Exercise goal |
Gather all lines with "Fixed" from the records.

Entries supplied |
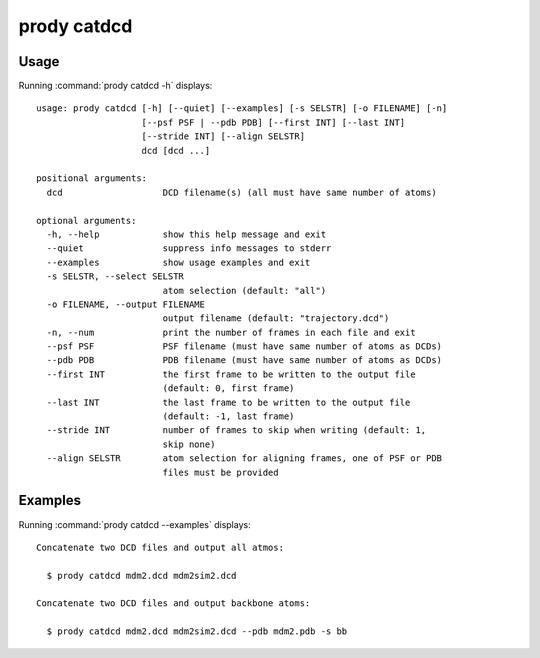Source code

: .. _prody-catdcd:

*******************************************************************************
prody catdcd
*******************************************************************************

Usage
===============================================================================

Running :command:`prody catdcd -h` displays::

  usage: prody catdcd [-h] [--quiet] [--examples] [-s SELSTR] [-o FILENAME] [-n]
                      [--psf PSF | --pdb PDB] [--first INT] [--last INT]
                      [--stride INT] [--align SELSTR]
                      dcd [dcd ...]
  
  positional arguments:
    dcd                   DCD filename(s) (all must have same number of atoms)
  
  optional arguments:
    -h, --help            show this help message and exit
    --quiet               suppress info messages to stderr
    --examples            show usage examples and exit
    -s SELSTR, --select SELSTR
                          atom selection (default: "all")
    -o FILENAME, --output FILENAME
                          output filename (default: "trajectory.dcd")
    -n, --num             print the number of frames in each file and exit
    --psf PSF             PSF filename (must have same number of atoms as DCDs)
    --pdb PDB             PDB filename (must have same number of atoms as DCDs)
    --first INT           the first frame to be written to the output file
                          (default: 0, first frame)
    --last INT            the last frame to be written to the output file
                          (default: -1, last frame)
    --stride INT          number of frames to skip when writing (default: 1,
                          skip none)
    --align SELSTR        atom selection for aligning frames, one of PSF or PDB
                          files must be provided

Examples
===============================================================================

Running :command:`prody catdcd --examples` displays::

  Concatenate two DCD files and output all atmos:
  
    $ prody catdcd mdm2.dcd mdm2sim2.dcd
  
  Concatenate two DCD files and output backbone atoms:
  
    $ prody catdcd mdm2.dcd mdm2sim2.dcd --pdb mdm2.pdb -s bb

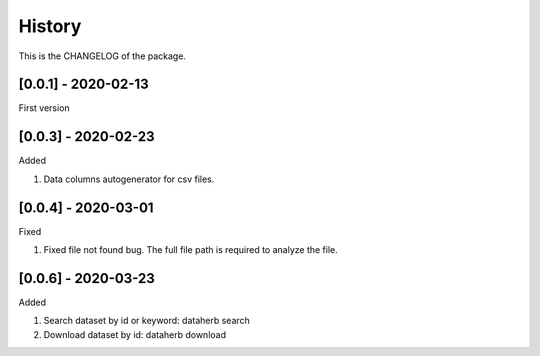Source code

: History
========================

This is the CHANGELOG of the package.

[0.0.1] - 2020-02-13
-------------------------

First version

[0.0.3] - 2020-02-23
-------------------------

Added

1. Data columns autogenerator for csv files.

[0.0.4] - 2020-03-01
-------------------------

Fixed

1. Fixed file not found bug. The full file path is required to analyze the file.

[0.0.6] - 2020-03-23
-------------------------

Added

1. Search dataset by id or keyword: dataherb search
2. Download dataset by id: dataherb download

Exercise output |
Fixed
1. Fixed file not found bug. The full file path is required to analyze the file.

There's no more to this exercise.